-1

I have an HTML file that I curl and download with Python. However, I don't know how to get the data that I want out of it. I've used BS to get value from XML files but never something like this. Here is the section of the file I'm trying to read and grab:

<script>
var AC = {};
AC.org_json = 
{
    "id": "manager",
    "children": [
        {
            "id": "employee1",
            "children": [],
            "data": {
                "direct_reports": 0,
                "badge_color": "F",
                "badge_url": "https://someurl",
                "full_name": "Employee1 Name",
                "job_title": "Employee Job Title",
                "department_name": "IT",
                "building": "SITE1",
                "phone": null,
                "expanded": false
            }
        },
        {
            "id": "employee2",
            "children": [],
            "data": {
                "direct_reports": 0,
                "badge_color": "F",
                "badge_url": "https://someurl",
                "full_name": "Employee2 Name",
                "job_title": "Employee Job Title",
                "department_name": "IT",
                "building": "SITE1",
                "phone": null,
                "expanded": false
            }
        },
      ......continues for however many entries there are.
</script>

The goal is to grab the "id" and the "job_title" of each entry. I just need some help getting started in the right direction. Any help is appreciated. Thank you.

EDIT: I was able to get the data in the tags separate from the HTML file.

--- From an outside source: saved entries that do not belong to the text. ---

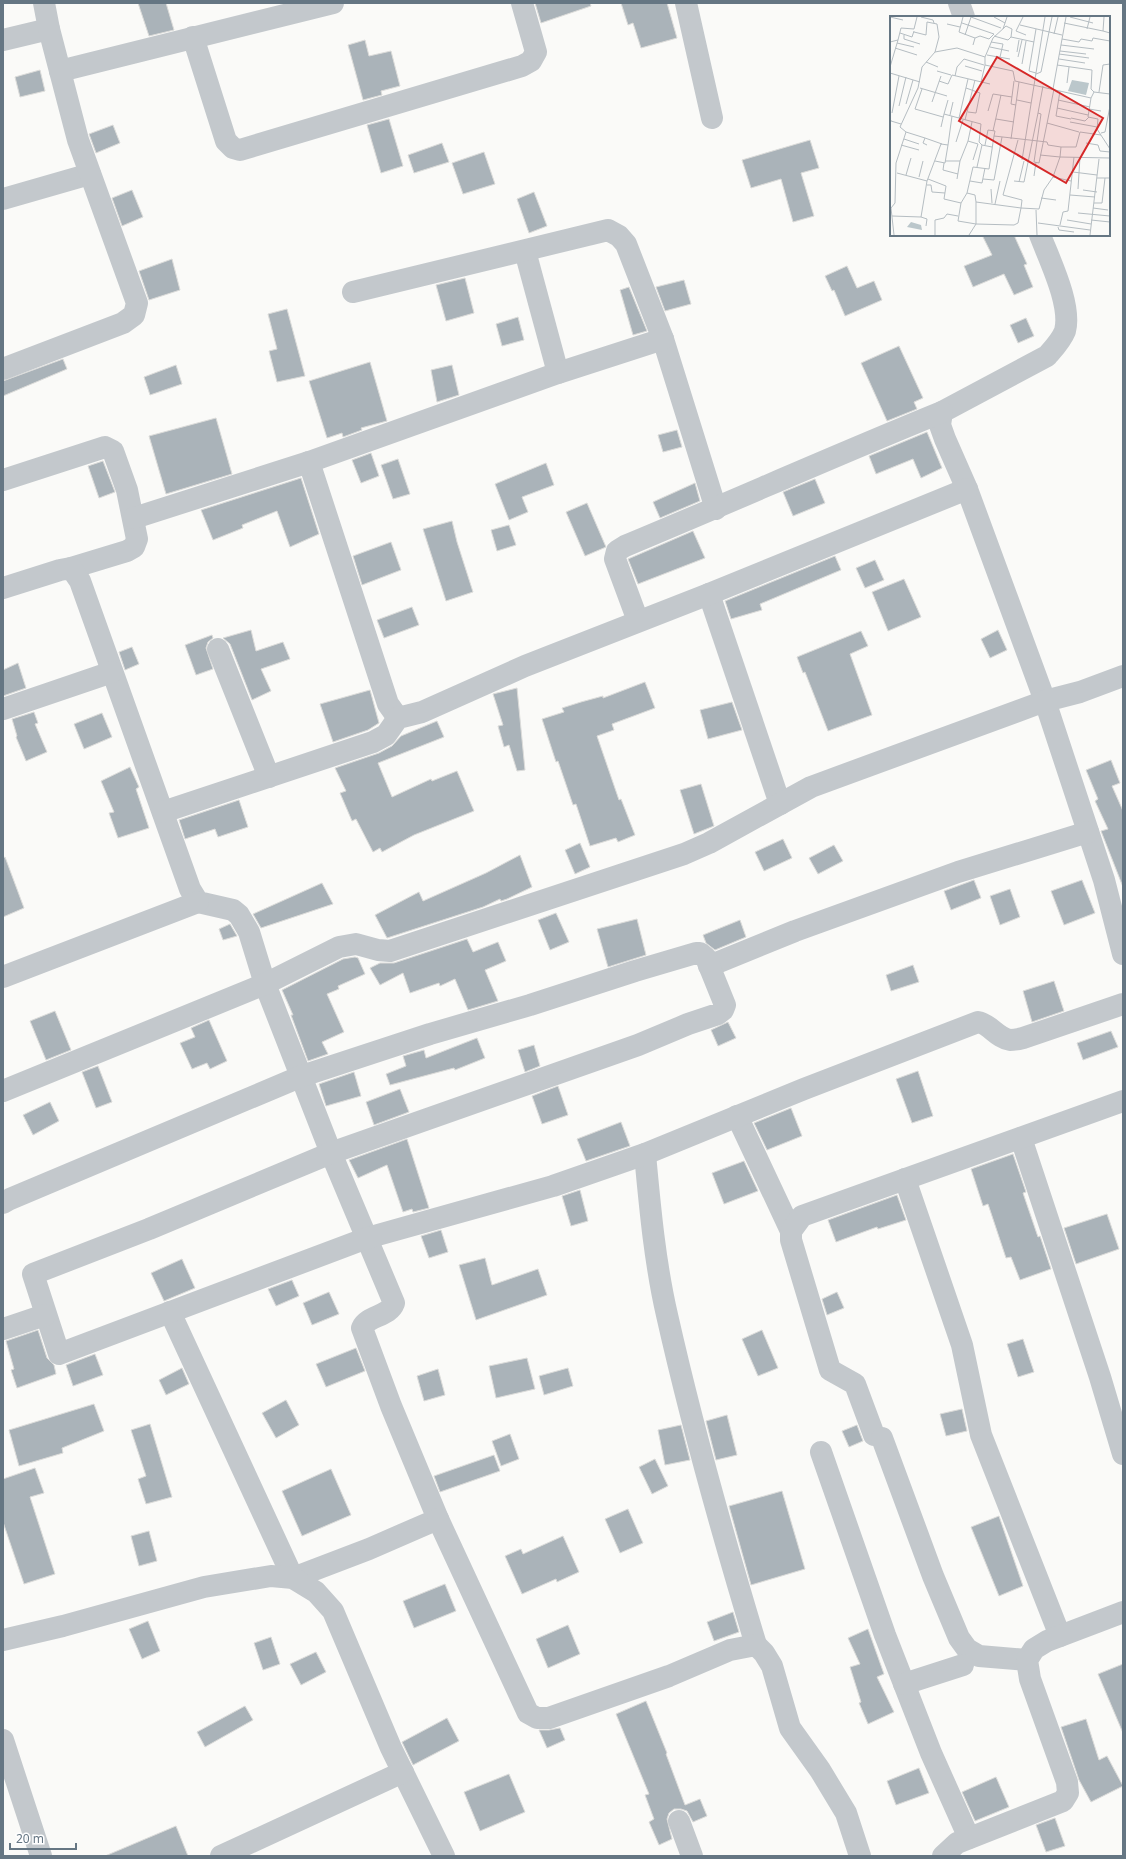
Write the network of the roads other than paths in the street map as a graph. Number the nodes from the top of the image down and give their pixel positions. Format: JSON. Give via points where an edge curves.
{"nodes":[{"id":1,"x":44,"y":3,"type":"edge"},
{"id":2,"x":333,"y":3,"type":"edge"},
{"id":3,"x":522,"y":3,"type":"edge"},
{"id":4,"x":686,"y":3,"type":"edge"},
{"id":5,"x":959,"y":3,"type":"edge"},
{"id":6,"x":964,"y":16,"type":"edge"},
{"id":7,"x":48,"y":29,"type":"junction"},
{"id":8,"x":193,"y":37,"type":"junction"},
{"id":9,"x":3,"y":40,"type":"edge"},
{"id":10,"x":60,"y":71,"type":"junction"},
{"id":11,"x":712,"y":118,"type":"dead end"},
{"id":12,"x":90,"y":174,"type":"junction"},
{"id":13,"x":3,"y":199,"type":"edge"},
{"id":14,"x":1040,"y":236,"type":"edge"},
{"id":15,"x":525,"y":251,"type":"junction"},
{"id":16,"x":353,"y":292,"type":"dead end"},
{"id":17,"x":663,"y":339,"type":"junction"},
{"id":18,"x":3,"y":369,"type":"edge"},
{"id":19,"x":558,"y":374,"type":"junction"},
{"id":20,"x":942,"y":412,"type":"junction"},
{"id":21,"x":309,"y":462,"type":"junction"},
{"id":22,"x":3,"y":480,"type":"edge"},
{"id":23,"x":967,"y":489,"type":"junction"},
{"id":24,"x":716,"y":509,"type":"junction"},
{"id":25,"x":134,"y":518,"type":"junction"},
{"id":26,"x":71,"y":568,"type":"junction"},
{"id":27,"x":3,"y":588,"type":"edge"},
{"id":28,"x":709,"y":594,"type":"junction"},
{"id":29,"x":638,"y":621,"type":"junction"},
{"id":30,"x":218,"y":649,"type":"dead end"},
{"id":31,"x":112,"y":672,"type":"junction"},
{"id":32,"x":1123,"y":676,"type":"edge"},
{"id":33,"x":1045,"y":701,"type":"junction"},
{"id":34,"x":3,"y":709,"type":"edge"},
{"id":35,"x":398,"y":718,"type":"junction"},
{"id":36,"x":269,"y":777,"type":"junction"},
{"id":37,"x":780,"y":804,"type":"junction"},
{"id":38,"x":163,"y":812,"type":"junction"},
{"id":39,"x":1088,"y":832,"type":"junction"},
{"id":40,"x":198,"y":902,"type":"junction"},
{"id":41,"x":1123,"y":954,"type":"edge"},
{"id":42,"x":709,"y":966,"type":"junction"},
{"id":43,"x":3,"y":977,"type":"edge"},
{"id":44,"x":265,"y":984,"type":"junction"},
{"id":45,"x":1123,"y":1004,"type":"edge"},
{"id":46,"x":302,"y":1076,"type":"junction"},
{"id":47,"x":3,"y":1091,"type":"edge"},
{"id":48,"x":1123,"y":1101,"type":"edge"},
{"id":49,"x":737,"y":1116,"type":"junction"},
{"id":50,"x":1021,"y":1138,"type":"junction"},
{"id":51,"x":331,"y":1154,"type":"junction"},
{"id":52,"x":645,"y":1154,"type":"junction"},
{"id":53,"x":906,"y":1179,"type":"junction"},
{"id":54,"x":3,"y":1203,"type":"edge"},
{"id":55,"x":791,"y":1231,"type":"junction"},
{"id":56,"x":367,"y":1238,"type":"junction"},
{"id":57,"x":170,"y":1312,"type":"junction"},
{"id":58,"x":45,"y":1316,"type":"junction"},
{"id":59,"x":3,"y":1329,"type":"edge"},
{"id":60,"x":821,"y":1452,"type":"dead end"},
{"id":61,"x":1123,"y":1454,"type":"edge"},
{"id":62,"x":438,"y":1519,"type":"junction"},
{"id":63,"x":293,"y":1578,"type":"junction"},
{"id":64,"x":1123,"y":1612,"type":"edge"},
{"id":65,"x":1060,"y":1636,"type":"junction"},
{"id":66,"x":3,"y":1640,"type":"edge"},
{"id":67,"x":756,"y":1645,"type":"junction"},
{"id":68,"x":1028,"y":1660,"type":"junction"},
{"id":69,"x":962,"y":1665,"type":"dead end"},
{"id":70,"x":904,"y":1684,"type":"junction"},
{"id":71,"x":3,"y":1740,"type":"edge"},
{"id":72,"x":403,"y":1772,"type":"junction"},
{"id":73,"x":679,"y":1821,"type":"dead end"},
{"id":74,"x":969,"y":1838,"type":"junction"},
{"id":75,"x":437,"y":1854,"type":"edge"},
{"id":76,"x":41,"y":1856,"type":"edge"},
{"id":77,"x":221,"y":1856,"type":"edge"},
{"id":78,"x":692,"y":1856,"type":"edge"},
{"id":79,"x":860,"y":1856,"type":"edge"},
{"id":80,"x":943,"y":1856,"type":"edge"}],
"edges":[{"from":1,"to":7,"type":"street"},
{"from":2,"to":8,"type":"street"},
{"from":3,"to":8,"type":"street","via":[[536,52],[532,61],[240,150],[233,148],[226,141]]},
{"from":4,"to":11,"type":"street"},
{"from":5,"to":6,"type":"street"},
{"from":7,"to":9,"type":"street"},
{"from":7,"to":10,"type":"street"},
{"from":8,"to":10,"type":"street"},
{"from":10,"to":12,"type":"street"},
{"from":12,"to":13,"type":"street"},
{"from":12,"to":18,"type":"street","via":[[137,303],[134,314],[123,324]]},
{"from":14,"to":20,"type":"street","via":[[1063,299],[1066,317],[1065,330],[1058,344],[1047,356]]},
{"from":15,"to":16,"type":"street"},
{"from":15,"to":17,"type":"street","via":[[608,230],[619,236],[626,244]]},
{"from":15,"to":19,"type":"street"},
{"from":17,"to":19,"type":"street"},
{"from":17,"to":24,"type":"street"},
{"from":19,"to":21,"type":"street"},
{"from":20,"to":23,"type":"street","via":[[940,424]]},
{"from":20,"to":24,"type":"street"},
{"from":21,"to":25,"type":"street"},
{"from":21,"to":35,"type":"street","via":[[388,704]]},
{"from":22,"to":25,"type":"street","via":[[106,447],[113,451],[117,460]]},
{"from":23,"to":28,"type":"street"},
{"from":23,"to":33,"type":"street"},
{"from":24,"to":29,"type":"street","via":[[617,551],[615,559]]},
{"from":25,"to":26,"type":"street","via":[[137,539],[134,547]]},
{"from":26,"to":27,"type":"street"},
{"from":26,"to":31,"type":"street","via":[[80,581]]},
{"from":28,"to":29,"type":"street"},
{"from":28,"to":37,"type":"street"},
{"from":29,"to":35,"type":"street","via":[[525,666],[422,712]]},
{"from":30,"to":36,"type":"street"},
{"from":31,"to":34,"type":"street"},
{"from":31,"to":38,"type":"street"},
{"from":32,"to":33,"type":"street","via":[[1080,692]]},
{"from":33,"to":37,"type":"street","via":[[811,787]]},
{"from":33,"to":39,"type":"street"},
{"from":35,"to":36,"type":"street","via":[[386,735],[372,742]]},
{"from":36,"to":38,"type":"street"},
{"from":37,"to":44,"type":"street","via":[[709,843],[663,861],[390,951],[356,944],[339,947]]},
{"from":38,"to":40,"type":"street","via":[[190,889]]},
{"from":39,"to":41,"type":"street","via":[[1104,880]]},
{"from":39,"to":42,"type":"street","via":[[958,872],[795,931]]},
{"from":40,"to":43,"type":"street"},
{"from":40,"to":44,"type":"street","via":[[226,907],[239,915],[249,932]]},
{"from":42,"to":46,"type":"street","via":[[706,958],[696,953]]},
{"from":42,"to":51,"type":"street","via":[[725,1005],[718,1014]]},
{"from":44,"to":46,"type":"street"},
{"from":44,"to":47,"type":"street"},
{"from":45,"to":49,"type":"street","via":[[1023,1038],[1010,1040],[978,1022]]},
{"from":46,"to":51,"type":"street"},
{"from":46,"to":54,"type":"street"},
{"from":48,"to":50,"type":"street"},
{"from":49,"to":52,"type":"street"},
{"from":49,"to":55,"type":"street"},
{"from":50,"to":53,"type":"street"},
{"from":50,"to":61,"type":"street"},
{"from":51,"to":56,"type":"street"},
{"from":51,"to":58,"type":"street","via":[[33,1274]]},
{"from":52,"to":56,"type":"street","via":[[553,1186]]},
{"from":52,"to":67,"type":"street","via":[[652,1223],[667,1314],[722,1530]]},
{"from":53,"to":55,"type":"street","via":[[802,1216]]},
{"from":53,"to":65,"type":"street","via":[[962,1346],[981,1435]]},
{"from":55,"to":68,"type":"street","via":[[791,1240],[830,1370],[855,1384],[959,1638],[967,1649],[979,1656]]},
{"from":56,"to":57,"type":"street"},
{"from":56,"to":62,"type":"street","via":[[394,1304],[362,1328]]},
{"from":57,"to":58,"type":"street","via":[[59,1354]]},
{"from":57,"to":63,"type":"street"},
{"from":58,"to":59,"type":"street"},
{"from":60,"to":70,"type":"street"},
{"from":62,"to":63,"type":"street"},
{"from":62,"to":67,"type":"street","via":[[528,1713],[537,1718],[549,1718],[668,1676],[730,1650]]},
{"from":63,"to":66,"type":"street","via":[[271,1576],[204,1587]]},
{"from":63,"to":72,"type":"street","via":[[316,1592],[333,1611]]},
{"from":64,"to":65,"type":"street"},
{"from":65,"to":68,"type":"street","via":[[1034,1649]]},
{"from":67,"to":79,"type":"street","via":[[772,1666],[790,1728],[846,1813]]},
{"from":68,"to":74,"type":"street","via":[[1030,1679],[1067,1782],[1068,1793],[1063,1801]]},
{"from":69,"to":70,"type":"street"},
{"from":70,"to":74,"type":"street"},
{"from":71,"to":76,"type":"street"},
{"from":72,"to":75,"type":"street"},
{"from":72,"to":77,"type":"street"},
{"from":73,"to":78,"type":"street"},
{"from":74,"to":80,"type":"street","via":[[956,1843]]}]}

from bs4 import BeautifulSoup
#opens data file
get_data = open(html,'r').read()
soup = BeautifulSoup(get_data)
title = soup.find("div", id="content")
json_data = title.find_next("script")
print json_data

and it gives me the exact output above. Next question is though how do I get the values from that data? If I do:

data = json.loads(json_data)
print data

Then i get: ValueError: No JSON object could be decoded

dkeeper09
  • 537
  • 3
  • 11
  • 29

2 Answers2

1

Here's what I would do:

  1. Use BeautifulSoup4 to parse the HTML file
  2. Run soup.find_all('script') to get all the script tags.
  3. Iterate over the list of the script tags, extract their text, pass the text to json.loads(), and then get the values from dictionary returned.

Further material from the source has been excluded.